1 May 2007. Labor Day. Tuesday of the 4th Week of Easter
Acts 11, 19-26 and John 10. 22-30 Exemplary Justice
With the virtues such as prudence and temperance, our Catholic faith places justice as one of the cardinal virtues. Cardinal (Latin, cardo) means many virtues hinge on it. Thus, it is a virtue that every humane person, certainly each and every Christian, should honor both in word and deed. Justice cannot be separated from faith. Our faith must do justice, as the General Congregation of the Society of Jesus asserts.
There are different types of justice as we know from our faith. Commutative Justice governs the relationships between individuals. Distributive Justice governs relationships between government and its citizens. And Social Justice governs all social, political and economic relationships within our society.
Justice like a coin has two faces. First, there is justice in our external relationships, and justice within. That means every organization, institution and communities have to be just to those beyond their jurisdiction but also should be just within it. For example, the Office of the Ombudsman who checks on the lifestyle of government officials to prevent corruption should also practice a lifestyle check within its ranks.
This should be the same with the Church and all those who are members of the church. Unlike the other organizations, the Church profess that we are the body of Christ. We are the people of God. Thus, if we are indeed the Body of Christ, then we have to practice commutative, distributive, and social justice within and outside of our church. Because our highest regard is to be like Jesus who is just.
Therefore the challenge is this: we cannot just say to others that we are like other organizations that have certain unjust practices.

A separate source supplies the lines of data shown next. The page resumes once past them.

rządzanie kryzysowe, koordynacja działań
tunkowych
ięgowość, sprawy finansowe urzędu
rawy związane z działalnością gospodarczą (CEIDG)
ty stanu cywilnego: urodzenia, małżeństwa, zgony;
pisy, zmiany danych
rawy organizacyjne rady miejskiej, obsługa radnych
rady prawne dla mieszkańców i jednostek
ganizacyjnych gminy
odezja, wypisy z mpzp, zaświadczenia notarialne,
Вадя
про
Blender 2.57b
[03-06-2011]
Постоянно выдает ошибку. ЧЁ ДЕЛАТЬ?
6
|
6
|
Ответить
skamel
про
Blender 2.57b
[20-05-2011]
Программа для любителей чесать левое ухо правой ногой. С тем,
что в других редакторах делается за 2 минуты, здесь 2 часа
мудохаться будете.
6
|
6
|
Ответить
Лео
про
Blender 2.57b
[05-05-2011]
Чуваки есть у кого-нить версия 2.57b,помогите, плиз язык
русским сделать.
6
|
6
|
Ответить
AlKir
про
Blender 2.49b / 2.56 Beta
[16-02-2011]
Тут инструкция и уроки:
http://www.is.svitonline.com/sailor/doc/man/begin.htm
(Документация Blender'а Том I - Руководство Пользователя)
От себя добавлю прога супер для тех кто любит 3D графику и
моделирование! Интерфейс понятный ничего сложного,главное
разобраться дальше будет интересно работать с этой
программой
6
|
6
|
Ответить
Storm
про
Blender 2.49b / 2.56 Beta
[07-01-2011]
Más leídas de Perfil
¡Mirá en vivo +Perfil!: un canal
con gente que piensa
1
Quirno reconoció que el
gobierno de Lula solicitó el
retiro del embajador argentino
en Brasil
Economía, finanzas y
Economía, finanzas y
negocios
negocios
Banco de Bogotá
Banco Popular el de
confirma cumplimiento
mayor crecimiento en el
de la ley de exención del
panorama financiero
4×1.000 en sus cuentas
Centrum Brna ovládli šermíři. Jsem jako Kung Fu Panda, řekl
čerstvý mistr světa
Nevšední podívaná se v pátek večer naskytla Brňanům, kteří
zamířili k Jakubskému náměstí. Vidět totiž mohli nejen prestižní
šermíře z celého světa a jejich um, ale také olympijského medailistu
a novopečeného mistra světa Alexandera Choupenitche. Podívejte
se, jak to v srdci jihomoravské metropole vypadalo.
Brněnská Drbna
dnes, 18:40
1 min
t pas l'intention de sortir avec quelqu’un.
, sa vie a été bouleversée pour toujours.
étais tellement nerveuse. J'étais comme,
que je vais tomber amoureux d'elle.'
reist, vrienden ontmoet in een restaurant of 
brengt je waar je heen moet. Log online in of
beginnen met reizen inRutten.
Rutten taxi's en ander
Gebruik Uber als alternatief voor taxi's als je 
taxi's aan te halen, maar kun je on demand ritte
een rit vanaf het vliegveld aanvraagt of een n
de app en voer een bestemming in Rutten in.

The bishops tell us in Catholic social teaching, that in our dealings with our employees, whether they are our house helps or office staff that we, Catholics, must not only be as good as other organizations, but we must be “exemplary.”
Therefore, as we celebrate Labor Day and the Feast of St. Joseph the Worker, we may look at our practice of justice. It is not enough that we are like other organizations. As Christians, we are challenged to be “exemplary” justice givers.
*One of the touching traditions is done after the funeral mass of a Jesuit. As the body passes through the Loyola House corridor on its way to Sacred Heart Novitiate, the Jesuits give the person a warm applause for his selfless labor. Here Fr. Charlie Wolf SJ, our confessor and spiritual director is given honor by us, his brothers. Exemplary life.